Millions of Egyptians are voting today and tomorrow to choose their president, in the first election since the people ousted longtime ruler and close U.S. ally Hosni Mubarak last year.
However, there are serious concerns that if a hardline Islamist wins, peace with Israel and stability in the Middle East could be in danger.
A former member of the Muslim Brotherhood is the front-runner in Egypt's presidential race, according to a new poll by the Brookings Institution.
Abdel-Moneim Abolfotoh leads the field of 13 candidates with 32 percent of the vote.
The Washington Times reports Abolfotoh is an Islamist, and he believes that the 9/11 terrorist attacks on the U.S. were an American conspiracy.
Click play for Mark Martin's report followed by comments on the Egyptian election from CBN News Sr. International Correspondent Gary Lane.
Egypt's presidential election is being closely watched across the border in Israel.
An Islamist taking control of Egypt could threaten security in the Jewish state and in the entire Middle East.
"If radical elements, radical new leaders in Egypt and elsewhere in the Middle East will replace the old regimes, peace with Israel and stability in the whole Middle East are under a great threat," Eli Shaked, a former Israeli ambassador to Egypt, said.
The fall of Egypt's Mubarak last year cost Israel its main Arab ally, and Israel is now more isolated by the Arab spring.
Israel has serious concerns about the role of Islam and the fate of the historic 1979 peace treaty with Egypt once election results are announced and Egypt's new course is more clear.
Still, some polls show much of the population remains undecided, as high as 56 percent according to one report.
"Undecided votes will play a very important role in the race," Maged Ossman, with the Bassera Centre for Public Research, said. "This means that if, for example, 25 percent of those undecided votes go to one candidate, then probably he will be the first one."
Meanwhile, Egyptian Christians are grateful to have their voices heard.

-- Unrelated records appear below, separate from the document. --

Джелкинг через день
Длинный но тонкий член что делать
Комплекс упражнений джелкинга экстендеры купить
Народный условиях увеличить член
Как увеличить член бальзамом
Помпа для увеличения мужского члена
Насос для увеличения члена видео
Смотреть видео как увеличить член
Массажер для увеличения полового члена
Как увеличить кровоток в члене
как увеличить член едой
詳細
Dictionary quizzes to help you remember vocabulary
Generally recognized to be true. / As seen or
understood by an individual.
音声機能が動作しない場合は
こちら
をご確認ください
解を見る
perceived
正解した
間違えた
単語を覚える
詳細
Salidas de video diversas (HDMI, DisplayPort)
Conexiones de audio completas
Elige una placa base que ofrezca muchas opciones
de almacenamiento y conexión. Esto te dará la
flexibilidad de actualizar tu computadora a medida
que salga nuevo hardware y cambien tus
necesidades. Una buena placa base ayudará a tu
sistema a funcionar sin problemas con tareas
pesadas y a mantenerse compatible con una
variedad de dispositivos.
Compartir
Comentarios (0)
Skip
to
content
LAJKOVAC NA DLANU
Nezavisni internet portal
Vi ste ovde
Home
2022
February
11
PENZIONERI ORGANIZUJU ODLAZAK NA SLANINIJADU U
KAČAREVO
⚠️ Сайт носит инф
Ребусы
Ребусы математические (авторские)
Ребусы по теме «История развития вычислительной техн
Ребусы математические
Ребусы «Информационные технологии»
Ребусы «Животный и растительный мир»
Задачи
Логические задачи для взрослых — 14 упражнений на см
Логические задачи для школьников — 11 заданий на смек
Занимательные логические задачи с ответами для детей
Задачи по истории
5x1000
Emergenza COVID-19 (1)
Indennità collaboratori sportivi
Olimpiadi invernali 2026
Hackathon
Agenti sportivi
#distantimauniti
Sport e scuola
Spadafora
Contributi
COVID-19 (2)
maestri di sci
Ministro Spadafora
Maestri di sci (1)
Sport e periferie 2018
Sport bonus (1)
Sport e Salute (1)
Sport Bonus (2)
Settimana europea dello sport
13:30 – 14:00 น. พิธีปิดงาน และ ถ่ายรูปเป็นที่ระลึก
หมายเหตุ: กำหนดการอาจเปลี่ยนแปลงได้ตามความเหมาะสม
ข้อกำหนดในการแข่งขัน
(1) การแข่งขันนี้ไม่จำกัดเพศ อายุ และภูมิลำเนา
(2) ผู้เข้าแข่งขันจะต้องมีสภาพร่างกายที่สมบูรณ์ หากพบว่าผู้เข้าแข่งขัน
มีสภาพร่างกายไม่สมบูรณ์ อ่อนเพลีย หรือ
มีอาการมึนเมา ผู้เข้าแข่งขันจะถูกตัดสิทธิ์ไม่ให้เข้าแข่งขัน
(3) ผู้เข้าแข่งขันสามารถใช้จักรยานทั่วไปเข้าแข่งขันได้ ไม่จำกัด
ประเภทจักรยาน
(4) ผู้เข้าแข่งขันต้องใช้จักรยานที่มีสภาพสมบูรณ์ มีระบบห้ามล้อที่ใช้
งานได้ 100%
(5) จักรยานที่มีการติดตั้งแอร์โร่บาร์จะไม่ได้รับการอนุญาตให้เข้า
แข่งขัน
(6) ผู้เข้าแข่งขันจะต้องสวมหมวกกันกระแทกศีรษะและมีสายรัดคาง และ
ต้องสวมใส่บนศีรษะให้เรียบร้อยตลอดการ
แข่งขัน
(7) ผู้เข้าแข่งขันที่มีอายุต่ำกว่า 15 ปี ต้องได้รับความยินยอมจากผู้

"I think it was the first free election after 1952," Nagib Sawiras, a Christian businessman, said. "I think everybody is very happy that finally we can make a choice. I hope that our choice and our opinion would be respected and that the outcome would reflect a real democratic process again."
The overwhelming goal for many Christians is to stop any Islamist candidate from winning.
Many Coptic Christians are concerned that if the fundamentalist Muslim Brotherhood candidate wins and moves to implement Islamic law, they will suffer even more discrimination.
Many Egyptian Christians are impoverished residents of Cairo's "Garbage City," collecting garbage to sort it, recycle it and sell what they can.
No outright winner is expected to emerge from the two-day vote. If needed, a runoff election will be held June 16-17, with the winner being announced June 21.